MAST667-010 Coastal Oceanography: From Physics to Fish

Spring 2001

Instructor Andreas Münchow

Workshop #2 (Mar. 9, 2001)

The purpose of this workshop is to familiarize you with a low-level programming environment like DOS or UNIX where programs and files are written, stored, and run. All tasks could also be performed in more complex environments such as Windows2000 or similar, however, the required software overhead can be excessive and prone to error. This and subsequent exercises will exposure you to both UNIX and C-like programming. You will learn a robust scripting language (AWK or NAWK) that is ideally suited for simple data and text string manipulations.

The specific task today is to automate data preparation and to merge sealevel data from stations along Delaware Bay. Hence each line in your final file all.dat should represent h (x,t=const) while each column should represent h (x=const,t). In a future homework (Monday) you will be asked to interpret the data physically for the effects of resonance, friction, and the earth’s rotation. You shall learn here that you can call programs from within programs, that you can pass arguments/variables from file to file, and that you can adapt a set of scripts quickly to run on a large number of data files with little additional effort.

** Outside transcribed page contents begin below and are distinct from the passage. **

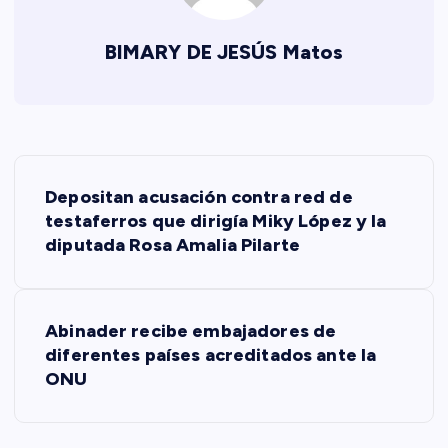
BIMARY DE JESÚS Matos
N
Depositan acusación contra red de
a
testaferros que dirigía Miky López y la
diputada Rosa Amalia Pilarte
v
e
Abinader recibe embajadores de
diferentes países acreditados ante la
g
ONU
a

1. Open a DOS (Disk-Operating-System) window and make a subdirectory MAST667 on the D-drive that contain subdirectories called "software" and "data", respectively.

2. Copy software files from your floppy disk to the hard-drive; specify the location (path) of the software that you will use subsequently from the data or other directories:

>path=d:\mast667\software

3. Open a Netscape window, download sealevel data along the Delaware Estuary from Lewes, Reedy Point, Philadelphia, and Cape May for March 1-8, 2001. Save the data as ASCII text files in your data directory. Plot the graph of each time series from within (view graph).

4. Write a fully automated script consisting of ".awk" programs and ".bat" control files that strip both header and empty lines from each data file. Your prior "getdata.bat" is a good start, think hard about the "pattern matching" ability of awk. Recall that each sealevel station has a unique station identifier as its first column.

HINT: You can pass arguments from the .bat file to the awk script, for example,

>awk -f getdata.awk ID=9999 input >output1

passes the value 9999 as a variable called ID into the awk script where it could be used, e.g.,

--- { if ($1==id)

{ print

} }

5. You can automate this further by passing the variable from the DOS command into the getdata.bat file, that is, you call your program as

getdata 9999

where the argument 9999 is passed as a text string into getdata.bat as a variable name %1:

>awk -f getdata.awk ID=%1 input >output1

HINT: You could also use the %1 text string for other purposes such as input/output filenames!

6. Make sure that your clean data files contains the number of data N as well as N lines of data. Here N should be 1924 as the time step between two readings is constant at 6 minutes. Write this number automatically as the first line of a new "clean" data file along with its station identifier.

HINT: This task can either be done from within an awk script by assembling a data array, counting its elements as you go, and then write everything to file after the END statement OR this can be done much shorter with two separate scripts such as

>awk ‘END{print NR}’ output1 >clean

>awk ‘ {print }’ output1 >>clean

where the redirection ">>clean" indicates that you are appending to the file "clean."

7. Compute the mean sealevel for each station and write this mean to a file called "remove.bat",

--- { ... } # calculate the sum of sealevel values

--- END{ ... # calculate the average from the sum of sealevel values

--- print "awk -f remove.awk avg="avg," output1 >output2"

--- }

In effect you are using a program to generate a control file automatically that you run subsequently with the added variable "avg" representing the mean sealevel, that is, remove.bat should look like

>awk -f remove.awk avg=999 output1 >output2

8. Write a program "remove.awk" that subtracts variable "avg" from each value of sealevel.

HINT: This script should not contain more then a single line of code.

9. Run the just generated remove.bat from within your getdata.bat file by including the line

>call remove.bat

10. Create one clean file for each of the four stations and, finally, string them together with the "paste" command, that is,

>paste Cape-May Lewes Reedy Philli >all.dat

where Cape-May, Lewes, Reedy, and Philli represent the clean files for each station.